- _Consigna A_
Reescribe el texto sobre la jubilación desde "Es decir, del" y hasta "merece un anciano.", cambiando "ejecutivo" por "directivo".
- _Consigna B_
Escribe la continuación del texto sobre la jubilación a partir de su última oración.

- _Texto de lectura_
┌────────

Desde que me jubilé a finales de 2013, cuando contaba setenta y ocho años de edad, tomé una decisión que creo que fue acertada. Simple y llanamente quise apartarme con carácter definitivo de todo aquello que fue durante cincuenta y siete años mi contante y permanente preocupación profesional.
Es decir, del mundo empresarial, como ejecutivo durante veinticuatro años y, como asesor fiscal, mercantil y auditor de cuentas, durante treinta tres años más. Como mi mente tenía un buen entrenamiento, me pedía alguna actividad para tapar el vacío que dejaron tantos años de abundante ocupación. Fue entonces cuando me decidí a hacer cotidiano lo que antes era esporádico, es decir, a escribir sobre actualidad desde mi modesta atalaya. Y he descubierto en esa grata cotidianidad, el sosiego que merece un anciano.

└────────

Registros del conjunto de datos

┌────────

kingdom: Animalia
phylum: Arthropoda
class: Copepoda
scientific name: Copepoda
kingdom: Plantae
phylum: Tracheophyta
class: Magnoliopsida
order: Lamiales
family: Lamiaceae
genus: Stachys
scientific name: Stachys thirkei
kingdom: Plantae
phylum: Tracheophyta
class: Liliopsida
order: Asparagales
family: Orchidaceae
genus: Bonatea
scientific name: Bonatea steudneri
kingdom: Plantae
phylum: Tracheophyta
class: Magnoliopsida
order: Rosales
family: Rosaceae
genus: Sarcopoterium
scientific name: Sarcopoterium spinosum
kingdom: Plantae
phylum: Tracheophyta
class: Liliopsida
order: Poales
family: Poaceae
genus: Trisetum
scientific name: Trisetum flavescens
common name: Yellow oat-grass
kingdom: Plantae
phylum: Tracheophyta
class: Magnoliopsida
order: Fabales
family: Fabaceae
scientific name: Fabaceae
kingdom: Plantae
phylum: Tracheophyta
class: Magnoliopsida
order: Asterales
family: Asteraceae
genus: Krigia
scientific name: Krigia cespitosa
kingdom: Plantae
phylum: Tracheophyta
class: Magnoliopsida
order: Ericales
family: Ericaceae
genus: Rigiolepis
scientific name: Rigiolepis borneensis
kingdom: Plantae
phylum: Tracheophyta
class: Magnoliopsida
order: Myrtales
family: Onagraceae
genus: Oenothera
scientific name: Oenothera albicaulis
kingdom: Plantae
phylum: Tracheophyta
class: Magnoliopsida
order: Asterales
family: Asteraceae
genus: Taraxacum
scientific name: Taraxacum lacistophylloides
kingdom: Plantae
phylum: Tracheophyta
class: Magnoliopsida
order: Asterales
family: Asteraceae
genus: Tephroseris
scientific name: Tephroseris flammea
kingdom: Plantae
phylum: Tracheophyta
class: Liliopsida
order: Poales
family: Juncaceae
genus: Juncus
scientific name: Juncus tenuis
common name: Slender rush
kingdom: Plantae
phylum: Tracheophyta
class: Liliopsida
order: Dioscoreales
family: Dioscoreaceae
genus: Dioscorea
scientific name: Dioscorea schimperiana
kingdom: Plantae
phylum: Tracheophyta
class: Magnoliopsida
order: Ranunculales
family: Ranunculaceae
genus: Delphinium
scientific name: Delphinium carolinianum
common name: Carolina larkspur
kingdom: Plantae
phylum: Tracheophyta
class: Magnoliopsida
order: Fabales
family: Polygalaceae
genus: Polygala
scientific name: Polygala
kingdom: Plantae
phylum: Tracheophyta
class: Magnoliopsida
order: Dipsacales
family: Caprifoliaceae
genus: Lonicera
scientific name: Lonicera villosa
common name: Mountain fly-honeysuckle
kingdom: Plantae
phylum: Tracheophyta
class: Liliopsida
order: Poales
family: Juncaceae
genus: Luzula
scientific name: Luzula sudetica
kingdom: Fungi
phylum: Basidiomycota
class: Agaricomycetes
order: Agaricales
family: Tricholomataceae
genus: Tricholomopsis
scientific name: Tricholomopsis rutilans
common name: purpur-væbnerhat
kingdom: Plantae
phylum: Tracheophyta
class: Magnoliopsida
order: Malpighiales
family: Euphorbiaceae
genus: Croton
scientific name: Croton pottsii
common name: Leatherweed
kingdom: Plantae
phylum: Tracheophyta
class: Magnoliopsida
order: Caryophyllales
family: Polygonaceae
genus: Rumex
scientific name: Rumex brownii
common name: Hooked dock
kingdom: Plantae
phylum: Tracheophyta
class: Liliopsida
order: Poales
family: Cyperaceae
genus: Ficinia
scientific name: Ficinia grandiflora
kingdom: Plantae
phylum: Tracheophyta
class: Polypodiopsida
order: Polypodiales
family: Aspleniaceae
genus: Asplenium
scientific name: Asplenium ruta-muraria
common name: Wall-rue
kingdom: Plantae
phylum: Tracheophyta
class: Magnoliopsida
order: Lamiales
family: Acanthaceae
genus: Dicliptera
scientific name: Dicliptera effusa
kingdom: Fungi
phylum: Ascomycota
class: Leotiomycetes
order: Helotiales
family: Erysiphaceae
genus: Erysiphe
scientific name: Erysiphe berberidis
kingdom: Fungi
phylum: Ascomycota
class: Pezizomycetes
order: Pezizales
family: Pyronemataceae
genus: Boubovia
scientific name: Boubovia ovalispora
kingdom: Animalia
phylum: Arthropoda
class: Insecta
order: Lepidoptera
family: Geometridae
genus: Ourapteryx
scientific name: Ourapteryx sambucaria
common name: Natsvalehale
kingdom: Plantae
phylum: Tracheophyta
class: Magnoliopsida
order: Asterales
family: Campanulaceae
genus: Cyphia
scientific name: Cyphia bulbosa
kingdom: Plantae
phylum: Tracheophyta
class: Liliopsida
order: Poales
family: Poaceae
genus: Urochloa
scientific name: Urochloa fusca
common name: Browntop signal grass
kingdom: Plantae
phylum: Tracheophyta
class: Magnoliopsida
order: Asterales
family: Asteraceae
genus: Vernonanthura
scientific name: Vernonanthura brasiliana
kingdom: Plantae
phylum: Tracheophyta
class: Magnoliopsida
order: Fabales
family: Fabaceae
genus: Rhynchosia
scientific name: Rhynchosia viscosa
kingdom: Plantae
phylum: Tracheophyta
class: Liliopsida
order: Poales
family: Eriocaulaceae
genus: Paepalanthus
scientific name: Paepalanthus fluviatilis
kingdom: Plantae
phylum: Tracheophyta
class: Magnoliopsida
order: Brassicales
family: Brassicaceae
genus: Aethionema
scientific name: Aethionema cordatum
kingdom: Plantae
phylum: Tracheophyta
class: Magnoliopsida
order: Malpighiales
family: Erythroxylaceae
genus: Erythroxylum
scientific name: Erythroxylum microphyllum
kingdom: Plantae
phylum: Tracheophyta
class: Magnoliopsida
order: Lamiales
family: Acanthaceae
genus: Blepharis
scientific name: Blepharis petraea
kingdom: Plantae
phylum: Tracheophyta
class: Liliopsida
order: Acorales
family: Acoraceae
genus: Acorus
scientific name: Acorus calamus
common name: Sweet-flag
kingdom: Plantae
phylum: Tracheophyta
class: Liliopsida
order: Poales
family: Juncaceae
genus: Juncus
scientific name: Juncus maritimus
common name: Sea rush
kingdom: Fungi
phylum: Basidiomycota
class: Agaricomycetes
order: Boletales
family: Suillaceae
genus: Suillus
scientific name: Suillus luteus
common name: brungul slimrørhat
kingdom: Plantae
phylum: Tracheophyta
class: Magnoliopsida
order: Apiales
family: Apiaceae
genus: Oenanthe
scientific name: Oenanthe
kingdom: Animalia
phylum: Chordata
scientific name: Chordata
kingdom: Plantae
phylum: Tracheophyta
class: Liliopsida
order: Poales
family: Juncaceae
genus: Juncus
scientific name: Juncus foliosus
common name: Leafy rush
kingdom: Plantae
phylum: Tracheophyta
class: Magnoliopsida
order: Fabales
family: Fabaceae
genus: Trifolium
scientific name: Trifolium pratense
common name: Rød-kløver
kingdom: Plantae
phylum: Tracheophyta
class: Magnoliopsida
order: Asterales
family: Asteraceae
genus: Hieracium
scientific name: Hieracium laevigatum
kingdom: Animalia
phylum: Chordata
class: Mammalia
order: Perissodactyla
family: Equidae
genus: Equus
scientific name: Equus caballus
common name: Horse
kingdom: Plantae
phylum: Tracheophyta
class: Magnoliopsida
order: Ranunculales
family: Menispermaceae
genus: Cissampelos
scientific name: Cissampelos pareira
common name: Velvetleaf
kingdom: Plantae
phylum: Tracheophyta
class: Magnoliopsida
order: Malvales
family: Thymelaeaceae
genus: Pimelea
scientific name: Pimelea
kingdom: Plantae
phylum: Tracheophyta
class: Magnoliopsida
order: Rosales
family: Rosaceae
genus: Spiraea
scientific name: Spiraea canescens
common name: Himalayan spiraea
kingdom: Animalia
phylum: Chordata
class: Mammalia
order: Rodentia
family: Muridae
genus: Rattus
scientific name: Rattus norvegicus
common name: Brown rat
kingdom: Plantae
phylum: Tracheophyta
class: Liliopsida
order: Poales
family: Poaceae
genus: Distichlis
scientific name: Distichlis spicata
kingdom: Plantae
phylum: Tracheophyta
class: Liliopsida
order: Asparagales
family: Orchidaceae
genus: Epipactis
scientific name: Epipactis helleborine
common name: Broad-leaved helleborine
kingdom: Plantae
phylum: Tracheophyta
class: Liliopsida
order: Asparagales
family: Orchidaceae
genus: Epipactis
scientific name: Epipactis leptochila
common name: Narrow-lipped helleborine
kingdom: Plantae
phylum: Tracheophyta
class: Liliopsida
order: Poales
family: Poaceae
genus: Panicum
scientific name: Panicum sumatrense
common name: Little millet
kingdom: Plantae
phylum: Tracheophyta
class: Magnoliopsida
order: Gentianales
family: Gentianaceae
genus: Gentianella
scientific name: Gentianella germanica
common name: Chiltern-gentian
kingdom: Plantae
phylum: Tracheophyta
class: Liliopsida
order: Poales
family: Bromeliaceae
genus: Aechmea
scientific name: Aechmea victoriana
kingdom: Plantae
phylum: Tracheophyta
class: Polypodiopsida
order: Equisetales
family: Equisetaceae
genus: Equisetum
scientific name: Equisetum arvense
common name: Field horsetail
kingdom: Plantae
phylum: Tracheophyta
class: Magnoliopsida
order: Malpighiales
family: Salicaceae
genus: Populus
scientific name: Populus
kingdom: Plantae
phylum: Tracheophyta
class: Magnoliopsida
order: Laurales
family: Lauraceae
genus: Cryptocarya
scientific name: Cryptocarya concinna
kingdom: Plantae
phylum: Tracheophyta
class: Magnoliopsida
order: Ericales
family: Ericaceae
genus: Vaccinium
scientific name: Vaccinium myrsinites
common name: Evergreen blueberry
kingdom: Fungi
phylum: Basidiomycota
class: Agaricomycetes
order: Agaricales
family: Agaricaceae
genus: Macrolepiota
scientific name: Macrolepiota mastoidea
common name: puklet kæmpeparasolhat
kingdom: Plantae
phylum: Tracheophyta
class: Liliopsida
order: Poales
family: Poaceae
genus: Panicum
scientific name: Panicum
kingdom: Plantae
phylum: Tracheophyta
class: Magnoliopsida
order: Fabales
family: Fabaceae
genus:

└────────

- _Respuesta A_
Es decir, del mundo empresarial, como directivo durante veinticuatro años y, como asesor fiscal, mercantil y auditor de cuentas, durante treinta tres años más. Como mi mente tenía un buen entrenamiento, me pedía alguna actividad para tapar el vacío que dejaron tantos años de abundante ocupación. Fue entonces cuando me decidí a hacer cotidiano lo que antes era esporádico, es decir, a escribir sobre actualidad desde mi modesta atalaya. Y he descubierto en esa grata cotidianidad, el sosiego que merece un anciano.

- _Respuesta B_
Ello, además, me lleva a usar mi libertad tratando de ajustarme a mi particular óptica, sin tener que pagar ningún peaje. Y, desde esa óptica, he descubierto que muchos catalanes, por desgracia, siguen erre que erre, manifestando, a poco que le dejan los jueces, que tienen una idea fija: la independencia.
Pero, como cada problema tiene su antídoto, también he descubierto que para esas fechorías hay una medicina poderosísima (inédita hasta ahora) derivada de la aplicación del artículo 155 de nuestra Constitución, a la que mi fantasía me ha llevado a asignarle nombre: cientocincuentaycina. Creo que habrá que tenerla muy en cuenta -y muy a mano- para el futuro.